Sonia Villanueva, a consultant specializing in user experience and a professor at the International University of La Rioja, Spain, describes the changes that all this will bring about in our relationship with technology: “We are in a moment of explosion of artificial intelligence. When it evolves, it will materialize into a true personal assistant. And with this, sooner rather than later, we will have a voice relationship, that is, a conversational relationship.” The transformation promises to be an earthquake. “It is much easier to speak than to write,” Villanueva insists.
Such a change will also have an impact on the economy. According to forecasts, artificial intelligence will generate a business of $1.3 trillion in 2030, compared to $150.2 billion last year. It stands to reason that it will be everywhere and on every possible device. Among them, in the so-called wearables: smart watches, bracelets, headphones and even rings. “Nowadays, a cellphone involves seeing, reading and using your hands,” Villanueva adds. “We’ll probably be able to do more things with a voice interface. It’s not that the screen as an interface is going to disappear, but we are going to interact more by voice. This is a revolution,” she says.
The theory of the end of the mobile phone has a powerful enemy: a very visual culture. Instagram, TikTok and YouTube are based on videos and images that are compulsively consumed on a screen. That is one powerful reason for not considering the cellphone dead yet. Even wearable devices require larger screens to view the data they collect. “The reason you need your cellphone is because it’s a bigger window to see information,” Webb admits. “But with some devices, like headphones or glasses, you don’t need a phone. That’s why I think cellphone use will shrink. We are going to be less dependent on it over time.”

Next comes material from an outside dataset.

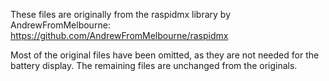 These files are originally from the raspidmx library by AndrewFromMelbourne:
https://github.com/AndrewFromMelbourne/raspidmx

Most of the original files have been omitted, as they are not needed for the battery display. The remaining files are unchanged from the originals.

Villanueva is also among those who believes that mobile phones will decrease in number but will not disappear. It all depends on what we need to do. “We must distinguish between microtasks, which are activated with simple voice commands, for example: ‘How much does this cost?’ or ‘Open Netflix’, and other uses, such as reading, complex work tasks, viewing a graph or writing an e-mail. This second group of tasks needs visual support,” says this user experience specialist. “That’s why I say that mobile phones are not going to be eliminated in any way. But maybe we will not be glued to the phone all the time for so many things.”
Then again, new technologies could bring another way to introduce the visual element without the need for a mobile phone. Manu throws a question out there: “What would happen if any surface could become a screen? You need this surface to be electronic, of course. But now there are technologies to do it, such as graphene, which is extremely thin and resistant.” Like in Minority Report, where Tom Cruise explored representations of data on glass walls.
There is still a lot of uncertainty ahead. But perhaps the era of the Homo smartphonus that we have become, with our heads down to look at the screens and our fingers flying to write on them, is coming to an end. Perhaps evolution will take a turn and we will go back to standing upright, communicating by voice with our devices. And talking to yourself on the street will seem quite natural.